● **Work required**
Reproduce the records that follow exactly; any picture among them stays out.

(Before-and-after change data)
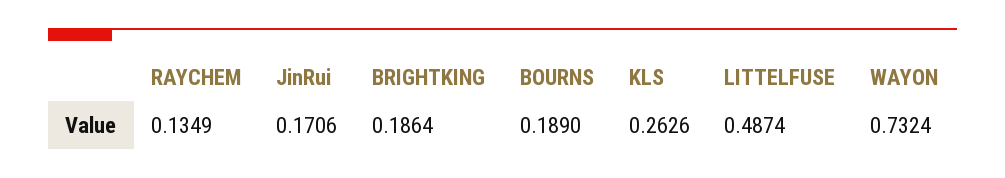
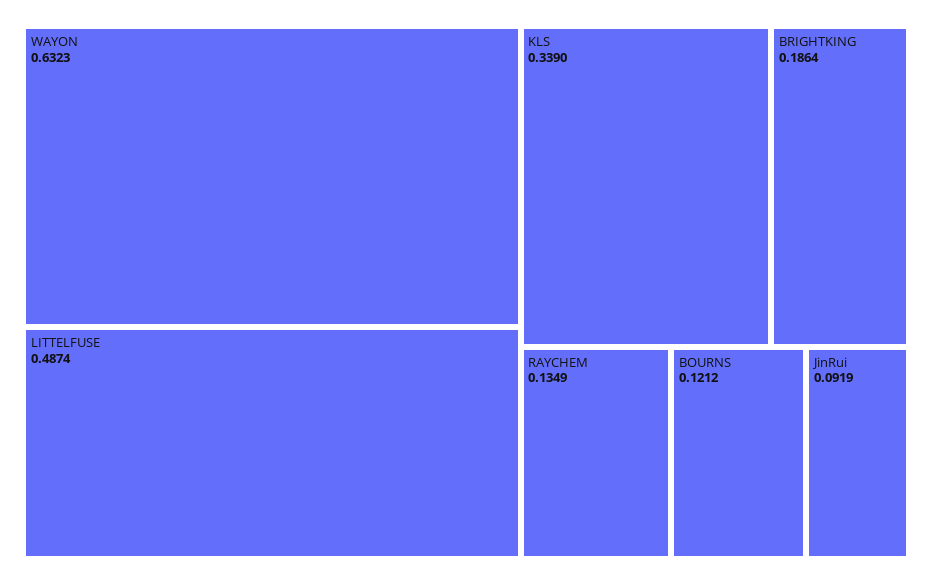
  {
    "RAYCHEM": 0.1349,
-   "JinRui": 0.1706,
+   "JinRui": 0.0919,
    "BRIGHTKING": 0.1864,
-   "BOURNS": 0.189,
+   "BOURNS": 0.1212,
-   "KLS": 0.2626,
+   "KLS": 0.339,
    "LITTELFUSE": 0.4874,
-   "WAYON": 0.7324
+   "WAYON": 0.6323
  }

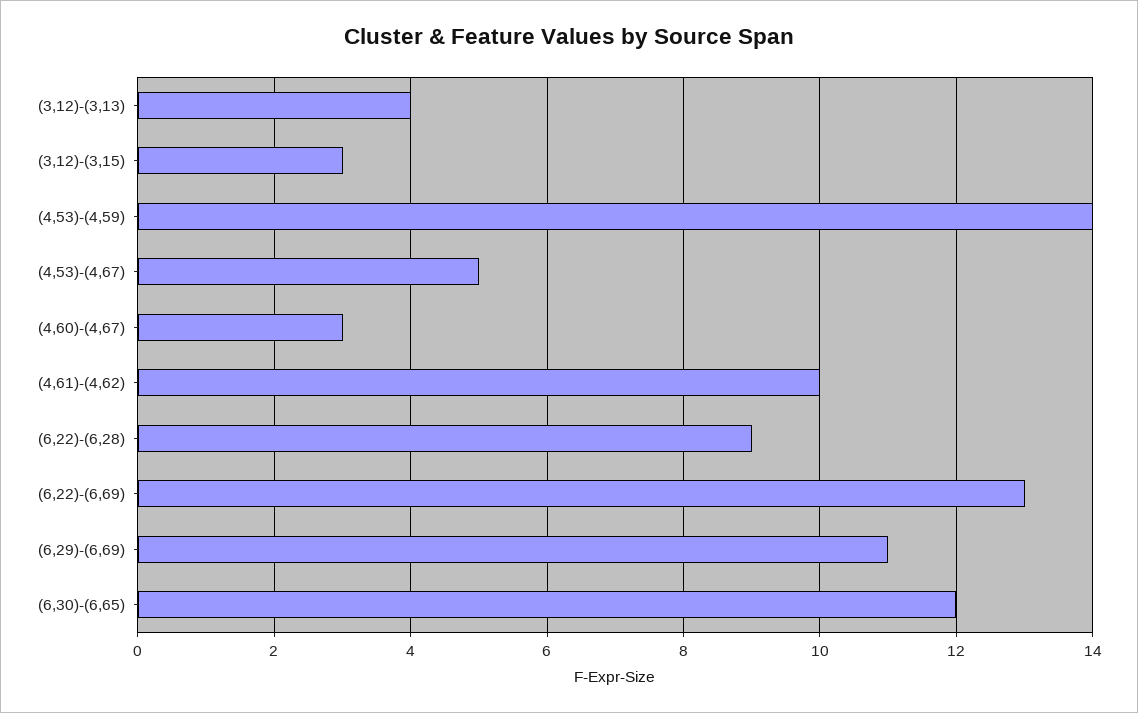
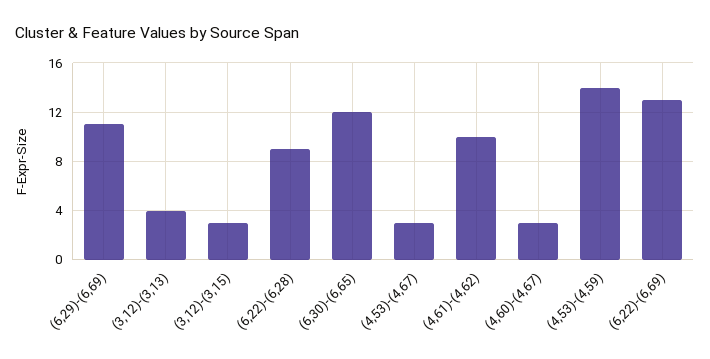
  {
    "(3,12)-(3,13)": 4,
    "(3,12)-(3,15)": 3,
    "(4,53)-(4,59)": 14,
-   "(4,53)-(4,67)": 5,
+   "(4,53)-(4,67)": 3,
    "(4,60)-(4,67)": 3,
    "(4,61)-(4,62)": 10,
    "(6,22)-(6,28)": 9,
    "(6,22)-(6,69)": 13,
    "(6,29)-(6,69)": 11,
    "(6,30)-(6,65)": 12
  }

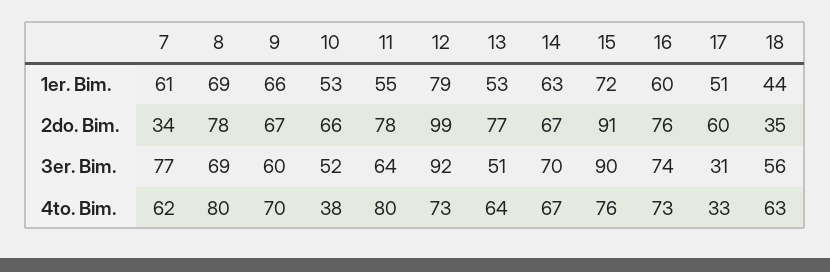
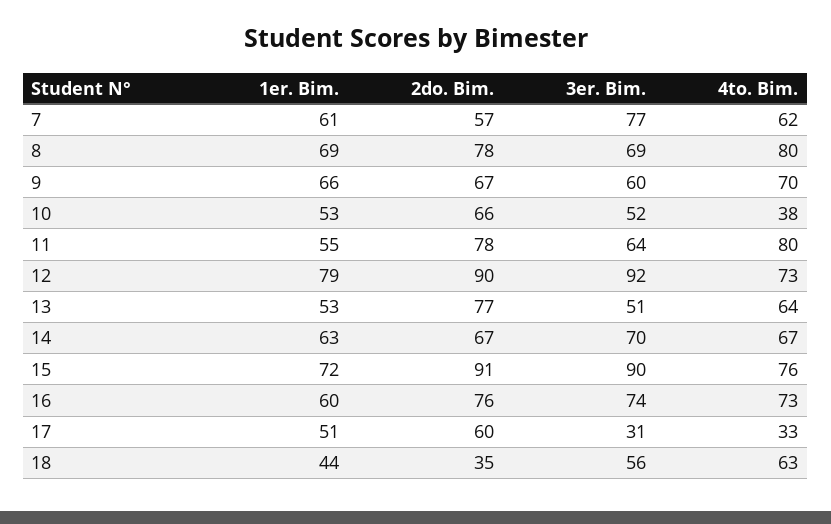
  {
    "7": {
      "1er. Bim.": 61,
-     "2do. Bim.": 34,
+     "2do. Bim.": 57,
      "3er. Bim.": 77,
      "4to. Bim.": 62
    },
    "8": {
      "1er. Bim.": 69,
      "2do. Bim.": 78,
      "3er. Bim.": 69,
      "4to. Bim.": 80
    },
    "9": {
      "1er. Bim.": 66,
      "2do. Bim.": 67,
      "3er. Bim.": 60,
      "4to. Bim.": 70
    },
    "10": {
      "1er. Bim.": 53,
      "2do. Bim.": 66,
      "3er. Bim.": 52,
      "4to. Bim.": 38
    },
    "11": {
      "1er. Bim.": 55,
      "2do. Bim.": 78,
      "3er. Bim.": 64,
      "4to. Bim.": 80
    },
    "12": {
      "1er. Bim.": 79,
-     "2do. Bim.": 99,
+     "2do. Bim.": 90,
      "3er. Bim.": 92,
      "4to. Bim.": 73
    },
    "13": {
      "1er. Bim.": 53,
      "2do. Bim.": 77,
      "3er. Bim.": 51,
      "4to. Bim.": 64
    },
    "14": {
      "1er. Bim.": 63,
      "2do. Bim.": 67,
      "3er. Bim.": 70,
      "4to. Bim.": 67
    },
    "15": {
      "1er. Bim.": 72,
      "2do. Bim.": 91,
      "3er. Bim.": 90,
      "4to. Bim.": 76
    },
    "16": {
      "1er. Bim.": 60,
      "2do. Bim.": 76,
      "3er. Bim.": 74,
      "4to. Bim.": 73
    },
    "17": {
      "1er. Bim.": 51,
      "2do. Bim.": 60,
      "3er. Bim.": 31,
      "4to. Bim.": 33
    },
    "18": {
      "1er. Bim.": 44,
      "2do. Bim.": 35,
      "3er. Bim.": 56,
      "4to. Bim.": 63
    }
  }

● **Answer to this problem**
  {
    "RAYCHEM": 0.1349,
-   "JinRui": 0.1706,
+   "JinRui": 0.0919,
    "BRIGHTKING": 0.1864,
-   "BOURNS": 0.189,
+   "BOURNS": 0.1212,
-   "KLS": 0.2626,
+   "KLS": 0.339,
    "LITTELFUSE": 0.4874,
-   "WAYON": 0.7324
+   "WAYON": 0.6323
  }

  {
    "(3,12)-(3,13)": 4,
    "(3,12)-(3,15)": 3,
    "(4,53)-(4,59)": 14,
-   "(4,53)-(4,67)": 5,
+   "(4,53)-(4,67)": 3,
    "(4,60)-(4,67)": 3,
    "(4,61)-(4,62)": 10,
    "(6,22)-(6,28)": 9,
    "(6,22)-(6,69)": 13,
    "(6,29)-(6,69)": 11,
    "(6,30)-(6,65)": 12
  }

  {
    "7": {
      "1er. Bim.": 61,
-     "2do. Bim.": 34,
+     "2do. Bim.": 57,
      "3er. Bim.": 77,
      "4to. Bim.": 62
    },
    "8": {
      "1er. Bim.": 69,
      "2do. Bim.": 78,
      "3er. Bim.": 69,
      "4to. Bim.": 80
    },
    "9": {
      "1er. Bim.": 66,
      "2do. Bim.": 67,
      "3er. Bim.": 60,
      "4to. Bim.": 70
    },
    "10": {
      "1er. Bim.": 53,
      "2do. Bim.": 66,
      "3er. Bim.": 52,
      "4to. Bim.": 38
    },
    "11": {
      "1er. Bim.": 55,
      "2do. Bim.": 78,
      "3er. Bim.": 64,
      "4to. Bim.": 80
    },
    "12": {
      "1er. Bim.": 79,
-     "2do. Bim.": 99,
+     "2do. Bim.": 90,
      "3er. Bim.": 92,
      "4to. Bim.": 73
    },
    "13": {
      "1er. Bim.": 53,
      "2do. Bim.": 77,
      "3er. Bim.": 51,
      "4to. Bim.": 64
    },
    "14": {
      "1er. Bim.": 63,
      "2do. Bim.": 67,
      "3er. Bim.": 70,
      "4to. Bim.": 67
    },
    "15": {
      "1er. Bim.": 72,
      "2do. Bim.": 91,
      "3er. Bim.": 90,
      "4to. Bim.": 76
    },
    "16": {
      "1er. Bim.": 60,
      "2do. Bim.": 76,
      "3er. Bim.": 74,
      "4to. Bim.": 73
    },
    "17": {
      "1er. Bim.": 51,
      "2do. Bim.": 60,
      "3er. Bim.": 31,
      "4to. Bim.": 33
    },
    "18": {
      "1er. Bim.": 44,
      "2do. Bim.": 35,
      "3er. Bim.": 56,
      "4to. Bim.": 63
    }
  }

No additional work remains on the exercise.